*** RECORDS TO USE Section Begins ***

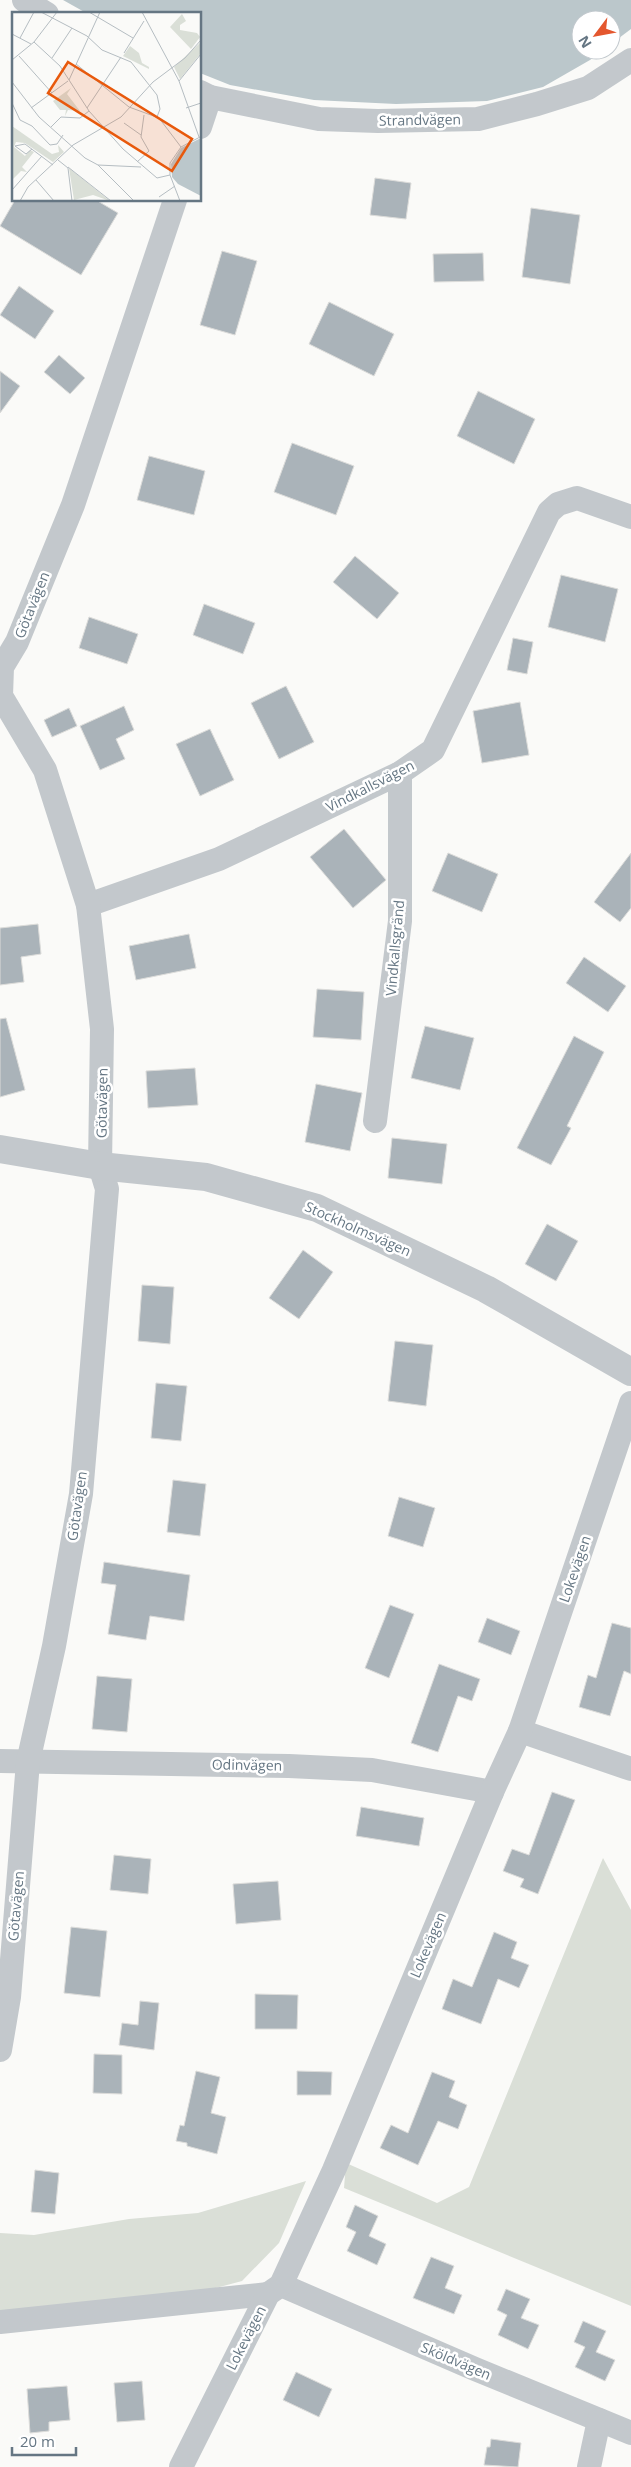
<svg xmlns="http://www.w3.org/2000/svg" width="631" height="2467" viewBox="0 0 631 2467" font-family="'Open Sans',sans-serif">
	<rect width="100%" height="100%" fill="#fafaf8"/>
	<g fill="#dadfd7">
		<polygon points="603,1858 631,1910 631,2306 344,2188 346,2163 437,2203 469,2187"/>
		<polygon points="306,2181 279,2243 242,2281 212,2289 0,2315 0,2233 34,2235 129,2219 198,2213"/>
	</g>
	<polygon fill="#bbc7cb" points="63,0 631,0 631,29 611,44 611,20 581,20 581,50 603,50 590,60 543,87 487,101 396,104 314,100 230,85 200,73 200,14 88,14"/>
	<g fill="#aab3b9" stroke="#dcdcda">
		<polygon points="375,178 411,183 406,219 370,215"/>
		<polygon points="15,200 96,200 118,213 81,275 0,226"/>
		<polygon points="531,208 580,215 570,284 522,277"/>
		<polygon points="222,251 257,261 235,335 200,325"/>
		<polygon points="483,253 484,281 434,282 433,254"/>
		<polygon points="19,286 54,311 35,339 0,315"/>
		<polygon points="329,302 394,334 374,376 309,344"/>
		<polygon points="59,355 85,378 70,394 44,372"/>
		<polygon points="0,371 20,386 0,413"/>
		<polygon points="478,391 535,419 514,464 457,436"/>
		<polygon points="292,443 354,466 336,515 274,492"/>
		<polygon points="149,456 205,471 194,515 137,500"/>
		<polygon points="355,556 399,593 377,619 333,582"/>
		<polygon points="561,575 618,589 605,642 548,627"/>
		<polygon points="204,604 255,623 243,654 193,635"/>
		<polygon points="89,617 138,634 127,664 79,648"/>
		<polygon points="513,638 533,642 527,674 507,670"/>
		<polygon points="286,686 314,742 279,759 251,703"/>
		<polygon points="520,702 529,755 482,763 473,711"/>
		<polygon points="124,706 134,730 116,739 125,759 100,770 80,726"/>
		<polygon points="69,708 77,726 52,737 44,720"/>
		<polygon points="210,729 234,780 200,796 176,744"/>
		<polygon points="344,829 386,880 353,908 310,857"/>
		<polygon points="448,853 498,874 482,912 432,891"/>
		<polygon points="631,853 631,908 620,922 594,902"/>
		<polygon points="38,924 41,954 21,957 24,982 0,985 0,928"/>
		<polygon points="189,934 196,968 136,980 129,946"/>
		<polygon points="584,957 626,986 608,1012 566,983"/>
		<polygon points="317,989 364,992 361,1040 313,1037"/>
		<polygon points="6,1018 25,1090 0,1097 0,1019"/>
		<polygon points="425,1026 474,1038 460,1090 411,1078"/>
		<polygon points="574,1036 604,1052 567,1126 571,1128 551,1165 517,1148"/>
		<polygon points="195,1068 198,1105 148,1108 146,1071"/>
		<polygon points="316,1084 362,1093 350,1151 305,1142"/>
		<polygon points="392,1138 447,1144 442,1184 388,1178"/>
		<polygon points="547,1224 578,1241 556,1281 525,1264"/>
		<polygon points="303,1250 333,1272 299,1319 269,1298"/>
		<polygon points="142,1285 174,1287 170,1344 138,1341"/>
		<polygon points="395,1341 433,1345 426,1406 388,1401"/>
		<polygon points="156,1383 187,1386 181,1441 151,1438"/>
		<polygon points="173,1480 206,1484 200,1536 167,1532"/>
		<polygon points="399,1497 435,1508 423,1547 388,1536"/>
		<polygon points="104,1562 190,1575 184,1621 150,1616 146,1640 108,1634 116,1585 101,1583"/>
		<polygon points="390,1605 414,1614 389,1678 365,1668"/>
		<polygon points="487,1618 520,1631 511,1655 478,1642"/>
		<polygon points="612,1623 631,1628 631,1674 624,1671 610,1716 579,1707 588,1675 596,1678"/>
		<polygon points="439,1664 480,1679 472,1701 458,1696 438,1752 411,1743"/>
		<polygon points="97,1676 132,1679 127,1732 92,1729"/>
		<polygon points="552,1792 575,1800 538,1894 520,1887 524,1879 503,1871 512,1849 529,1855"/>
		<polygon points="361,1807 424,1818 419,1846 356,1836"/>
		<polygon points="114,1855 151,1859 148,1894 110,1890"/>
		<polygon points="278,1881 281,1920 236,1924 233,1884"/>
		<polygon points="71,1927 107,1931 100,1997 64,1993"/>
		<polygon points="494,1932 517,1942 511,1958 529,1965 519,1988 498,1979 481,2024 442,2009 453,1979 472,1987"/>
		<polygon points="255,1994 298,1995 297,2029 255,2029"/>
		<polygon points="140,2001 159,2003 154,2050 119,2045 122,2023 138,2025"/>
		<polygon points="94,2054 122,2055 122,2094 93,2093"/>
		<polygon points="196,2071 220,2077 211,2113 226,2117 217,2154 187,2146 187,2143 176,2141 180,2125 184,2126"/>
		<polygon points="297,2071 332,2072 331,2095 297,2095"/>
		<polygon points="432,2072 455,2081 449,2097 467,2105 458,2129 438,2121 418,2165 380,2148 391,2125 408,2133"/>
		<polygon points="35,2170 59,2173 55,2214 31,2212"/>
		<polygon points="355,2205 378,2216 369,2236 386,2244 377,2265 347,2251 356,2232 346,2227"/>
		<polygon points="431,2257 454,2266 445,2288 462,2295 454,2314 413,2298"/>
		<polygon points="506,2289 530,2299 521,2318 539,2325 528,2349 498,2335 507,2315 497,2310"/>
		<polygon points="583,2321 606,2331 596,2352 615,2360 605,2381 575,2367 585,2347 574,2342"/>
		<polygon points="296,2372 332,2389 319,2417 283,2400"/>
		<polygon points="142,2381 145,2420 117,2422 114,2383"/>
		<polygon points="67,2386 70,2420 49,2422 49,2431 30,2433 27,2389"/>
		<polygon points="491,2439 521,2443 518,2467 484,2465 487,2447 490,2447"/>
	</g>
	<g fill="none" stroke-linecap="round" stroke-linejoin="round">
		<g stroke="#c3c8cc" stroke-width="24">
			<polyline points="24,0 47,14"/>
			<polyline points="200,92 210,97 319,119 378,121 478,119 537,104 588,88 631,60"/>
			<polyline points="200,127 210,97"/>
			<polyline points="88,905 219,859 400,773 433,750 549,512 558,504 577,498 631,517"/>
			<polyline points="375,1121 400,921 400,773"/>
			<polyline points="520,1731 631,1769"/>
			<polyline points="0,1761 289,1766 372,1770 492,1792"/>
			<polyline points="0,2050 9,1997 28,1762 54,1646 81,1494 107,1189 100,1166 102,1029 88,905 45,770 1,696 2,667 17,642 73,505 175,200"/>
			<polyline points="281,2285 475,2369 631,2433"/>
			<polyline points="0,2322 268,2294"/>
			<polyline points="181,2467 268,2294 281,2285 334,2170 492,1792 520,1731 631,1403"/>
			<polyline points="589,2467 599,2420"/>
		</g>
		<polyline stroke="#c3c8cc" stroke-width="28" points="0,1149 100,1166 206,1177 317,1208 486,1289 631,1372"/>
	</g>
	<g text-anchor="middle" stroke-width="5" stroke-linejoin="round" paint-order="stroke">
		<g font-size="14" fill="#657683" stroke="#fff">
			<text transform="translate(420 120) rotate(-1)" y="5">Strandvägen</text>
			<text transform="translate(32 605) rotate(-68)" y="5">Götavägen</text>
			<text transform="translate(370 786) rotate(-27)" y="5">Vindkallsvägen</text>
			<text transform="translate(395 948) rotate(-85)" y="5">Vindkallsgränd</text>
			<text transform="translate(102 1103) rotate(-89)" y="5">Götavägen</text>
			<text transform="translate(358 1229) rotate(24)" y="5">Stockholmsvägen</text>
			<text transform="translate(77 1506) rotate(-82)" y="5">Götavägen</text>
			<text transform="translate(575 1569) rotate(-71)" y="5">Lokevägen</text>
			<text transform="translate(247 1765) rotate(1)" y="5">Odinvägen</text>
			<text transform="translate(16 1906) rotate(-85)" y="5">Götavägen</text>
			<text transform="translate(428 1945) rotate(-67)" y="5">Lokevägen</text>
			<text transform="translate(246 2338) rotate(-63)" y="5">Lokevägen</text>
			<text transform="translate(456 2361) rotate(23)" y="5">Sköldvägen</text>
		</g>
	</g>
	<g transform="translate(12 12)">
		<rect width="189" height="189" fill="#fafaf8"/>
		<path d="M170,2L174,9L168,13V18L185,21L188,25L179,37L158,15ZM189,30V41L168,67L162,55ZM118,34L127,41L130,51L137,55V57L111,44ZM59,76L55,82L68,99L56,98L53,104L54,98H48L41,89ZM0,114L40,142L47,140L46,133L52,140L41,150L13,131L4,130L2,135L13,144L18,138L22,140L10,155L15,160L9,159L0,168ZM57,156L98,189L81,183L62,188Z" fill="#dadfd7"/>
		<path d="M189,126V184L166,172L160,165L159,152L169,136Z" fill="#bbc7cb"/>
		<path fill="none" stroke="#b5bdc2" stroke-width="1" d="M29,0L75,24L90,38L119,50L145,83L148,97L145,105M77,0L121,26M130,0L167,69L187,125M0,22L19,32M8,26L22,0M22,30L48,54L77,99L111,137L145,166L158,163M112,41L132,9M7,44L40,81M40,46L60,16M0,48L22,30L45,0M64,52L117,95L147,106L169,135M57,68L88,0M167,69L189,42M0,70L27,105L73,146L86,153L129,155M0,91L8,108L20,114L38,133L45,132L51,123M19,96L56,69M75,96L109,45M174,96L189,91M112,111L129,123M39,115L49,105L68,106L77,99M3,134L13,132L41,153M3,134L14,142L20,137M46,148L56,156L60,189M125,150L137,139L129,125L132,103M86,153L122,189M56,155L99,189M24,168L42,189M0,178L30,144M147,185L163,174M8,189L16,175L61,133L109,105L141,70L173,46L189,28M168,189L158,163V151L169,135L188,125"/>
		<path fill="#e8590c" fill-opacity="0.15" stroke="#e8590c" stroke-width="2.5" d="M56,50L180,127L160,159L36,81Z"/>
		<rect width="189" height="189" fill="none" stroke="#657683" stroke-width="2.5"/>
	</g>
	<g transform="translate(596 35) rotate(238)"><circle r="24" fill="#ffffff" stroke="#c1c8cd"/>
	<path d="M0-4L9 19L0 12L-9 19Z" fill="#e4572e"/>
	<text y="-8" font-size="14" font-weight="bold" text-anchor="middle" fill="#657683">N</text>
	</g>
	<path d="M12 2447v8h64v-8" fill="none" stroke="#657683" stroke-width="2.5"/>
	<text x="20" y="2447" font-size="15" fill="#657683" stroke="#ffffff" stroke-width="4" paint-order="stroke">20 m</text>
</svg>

*** RECORDS TO USE Section Ends ***

WHAT THE EXERCISE ASKS — Look at the records above. Copy every line where the string "Götavägen" occurs.

EXERCISE SOLUTION —
			<text transform="translate(32 605) rotate(-68)" y="5">Götavägen</text>
			<text transform="translate(102 1103) rotate(-89)" y="5">Götavägen</text>
			<text transform="translate(77 1506) rotate(-82)" y="5">Götavägen</text>
			<text transform="translate(16 1906) rotate(-85)" y="5">Götavägen</text>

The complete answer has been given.